*** Begin section ***
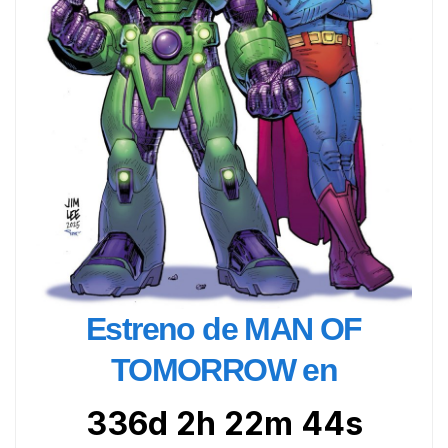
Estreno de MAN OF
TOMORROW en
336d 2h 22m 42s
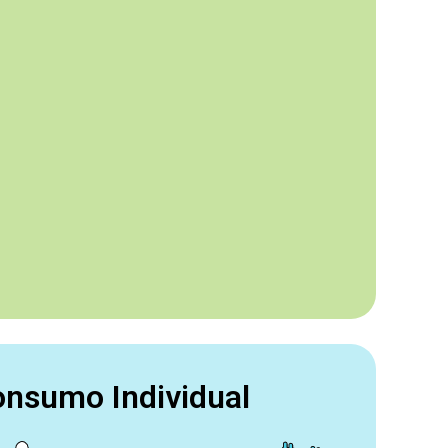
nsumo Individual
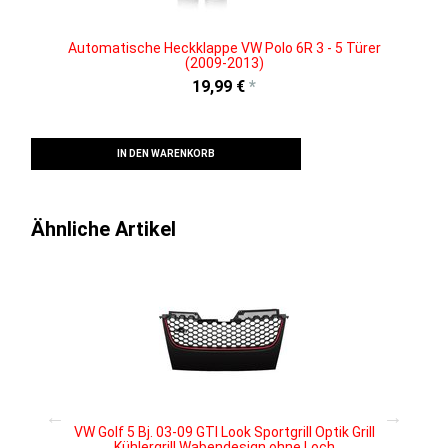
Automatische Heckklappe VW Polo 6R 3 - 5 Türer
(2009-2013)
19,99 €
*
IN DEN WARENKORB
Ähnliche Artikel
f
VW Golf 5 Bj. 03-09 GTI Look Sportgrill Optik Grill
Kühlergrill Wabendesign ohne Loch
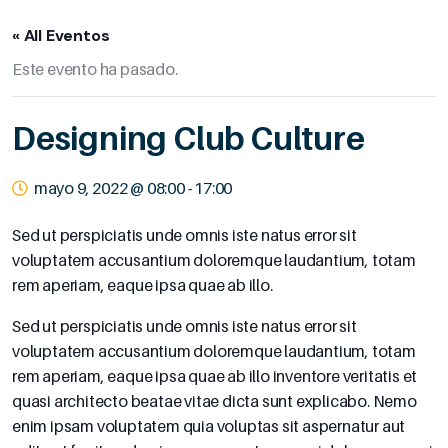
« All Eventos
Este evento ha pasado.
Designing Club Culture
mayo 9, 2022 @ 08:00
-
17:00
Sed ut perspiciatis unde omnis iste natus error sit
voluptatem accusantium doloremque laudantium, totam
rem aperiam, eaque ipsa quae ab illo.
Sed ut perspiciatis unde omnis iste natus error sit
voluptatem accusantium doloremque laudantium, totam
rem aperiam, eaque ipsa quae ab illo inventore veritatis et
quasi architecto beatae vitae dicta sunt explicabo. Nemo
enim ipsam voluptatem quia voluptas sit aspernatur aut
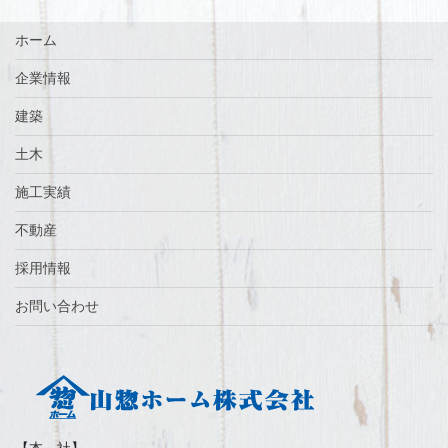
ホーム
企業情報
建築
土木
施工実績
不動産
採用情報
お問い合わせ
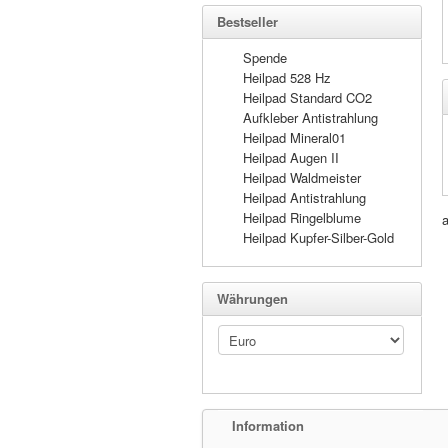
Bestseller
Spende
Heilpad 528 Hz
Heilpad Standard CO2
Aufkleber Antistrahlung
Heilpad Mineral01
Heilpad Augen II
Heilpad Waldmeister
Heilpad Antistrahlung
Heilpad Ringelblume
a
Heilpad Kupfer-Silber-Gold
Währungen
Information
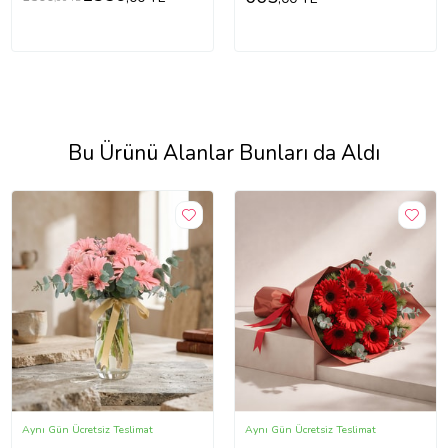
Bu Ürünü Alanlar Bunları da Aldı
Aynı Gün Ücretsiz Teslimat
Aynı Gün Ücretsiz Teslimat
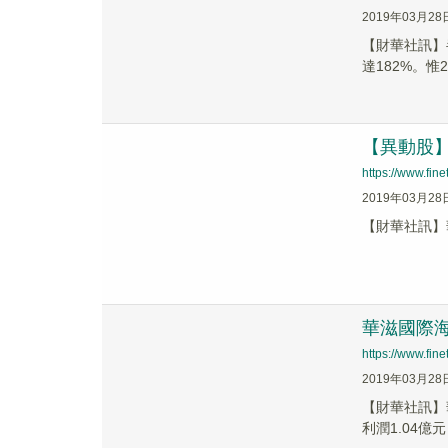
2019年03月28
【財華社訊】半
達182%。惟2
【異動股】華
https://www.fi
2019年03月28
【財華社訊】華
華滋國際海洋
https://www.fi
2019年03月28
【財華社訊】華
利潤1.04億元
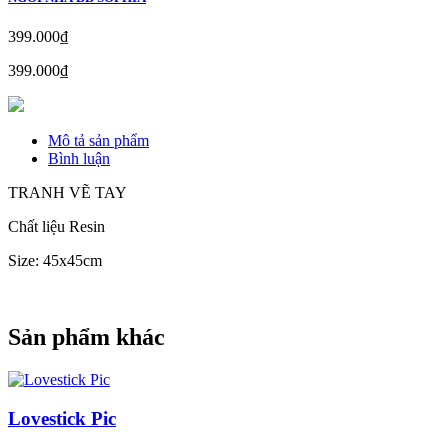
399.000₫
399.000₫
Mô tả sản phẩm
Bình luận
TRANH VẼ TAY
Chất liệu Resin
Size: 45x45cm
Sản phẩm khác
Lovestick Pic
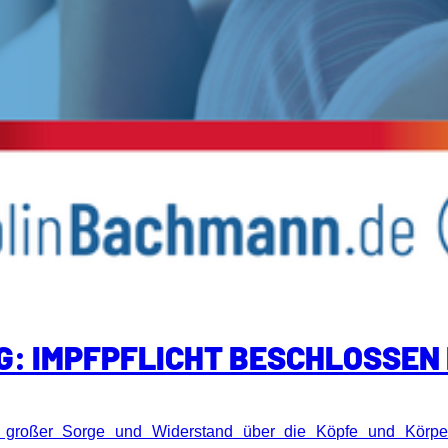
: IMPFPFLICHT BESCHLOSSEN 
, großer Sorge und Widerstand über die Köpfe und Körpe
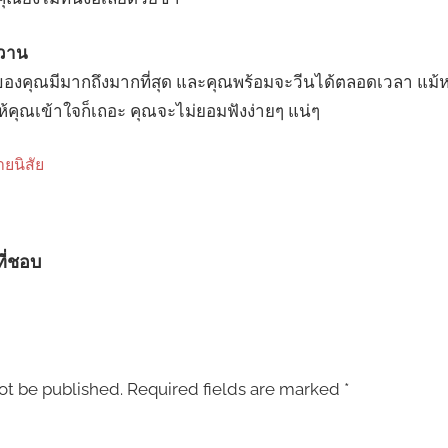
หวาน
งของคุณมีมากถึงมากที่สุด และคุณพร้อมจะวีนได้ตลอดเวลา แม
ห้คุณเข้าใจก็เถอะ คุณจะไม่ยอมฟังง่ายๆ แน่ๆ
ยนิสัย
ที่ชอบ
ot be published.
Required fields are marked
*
*** End section ***
*** Begin section ***
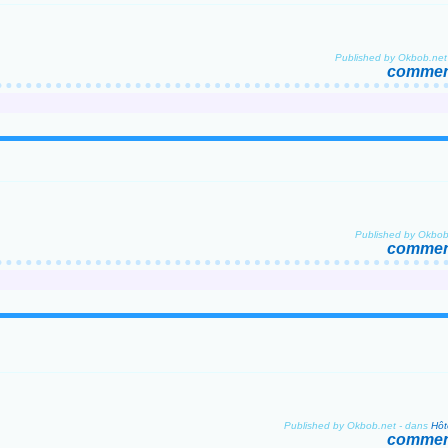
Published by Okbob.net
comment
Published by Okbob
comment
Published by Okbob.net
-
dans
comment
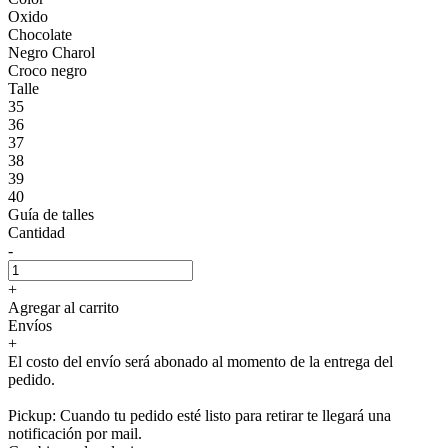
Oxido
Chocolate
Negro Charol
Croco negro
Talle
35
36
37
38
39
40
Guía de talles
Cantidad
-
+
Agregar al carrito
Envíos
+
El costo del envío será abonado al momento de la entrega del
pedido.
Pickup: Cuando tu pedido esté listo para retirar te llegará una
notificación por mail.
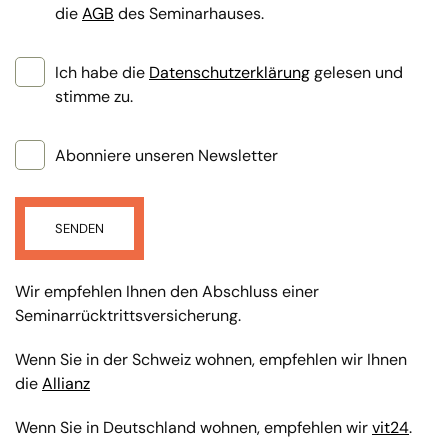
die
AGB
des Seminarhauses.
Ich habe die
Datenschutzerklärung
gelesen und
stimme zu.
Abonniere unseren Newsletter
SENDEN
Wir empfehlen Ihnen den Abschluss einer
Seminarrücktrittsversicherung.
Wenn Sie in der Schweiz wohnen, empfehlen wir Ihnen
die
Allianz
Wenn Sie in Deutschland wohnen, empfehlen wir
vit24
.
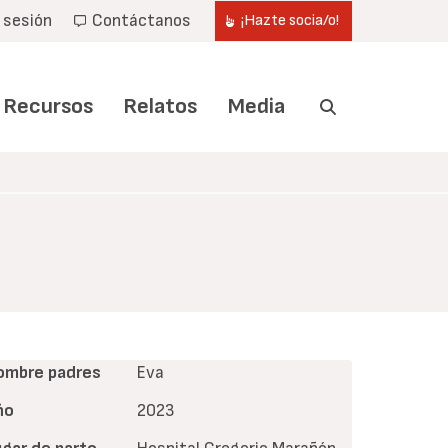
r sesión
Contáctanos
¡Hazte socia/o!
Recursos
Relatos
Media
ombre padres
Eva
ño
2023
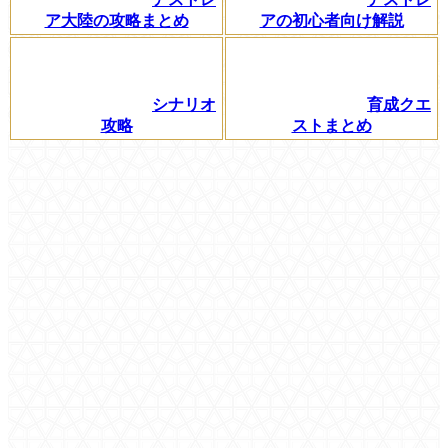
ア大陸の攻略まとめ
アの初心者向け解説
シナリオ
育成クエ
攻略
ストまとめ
*** End section ***
Task goal: Show, from the entries above, every line that includes the string "Antistrahlung".

Output for this exercise:
Aufkleber Antistrahlung
Heilpad Antistrahlung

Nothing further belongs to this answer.